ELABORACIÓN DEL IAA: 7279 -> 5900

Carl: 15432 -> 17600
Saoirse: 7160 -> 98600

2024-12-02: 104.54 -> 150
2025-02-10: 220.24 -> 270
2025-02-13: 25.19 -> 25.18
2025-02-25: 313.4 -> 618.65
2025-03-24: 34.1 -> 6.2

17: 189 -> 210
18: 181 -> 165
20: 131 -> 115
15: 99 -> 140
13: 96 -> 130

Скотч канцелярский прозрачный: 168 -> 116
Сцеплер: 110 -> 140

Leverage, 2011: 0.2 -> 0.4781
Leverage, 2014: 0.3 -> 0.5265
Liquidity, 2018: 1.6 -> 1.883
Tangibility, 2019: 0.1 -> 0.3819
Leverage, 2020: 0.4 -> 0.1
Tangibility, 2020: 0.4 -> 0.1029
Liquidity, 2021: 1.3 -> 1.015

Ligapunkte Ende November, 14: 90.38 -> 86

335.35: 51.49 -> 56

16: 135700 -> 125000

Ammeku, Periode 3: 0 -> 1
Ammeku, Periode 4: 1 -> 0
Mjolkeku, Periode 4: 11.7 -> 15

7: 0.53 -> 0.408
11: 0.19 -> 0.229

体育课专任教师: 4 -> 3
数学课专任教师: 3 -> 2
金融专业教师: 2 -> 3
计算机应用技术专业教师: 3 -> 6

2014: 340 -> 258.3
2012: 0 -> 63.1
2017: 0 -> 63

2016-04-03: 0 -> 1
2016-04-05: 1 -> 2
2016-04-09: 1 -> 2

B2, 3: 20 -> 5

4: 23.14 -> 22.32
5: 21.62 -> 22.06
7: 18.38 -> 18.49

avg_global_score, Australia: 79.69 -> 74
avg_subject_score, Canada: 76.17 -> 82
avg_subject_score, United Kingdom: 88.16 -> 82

________

When a line in the data contains the string "Tangibility", copy that line.

Finished exercise:
Tangibility, 2019: 0.1 -> 0.3819
Tangibility, 2020: 0.4 -> 0.1029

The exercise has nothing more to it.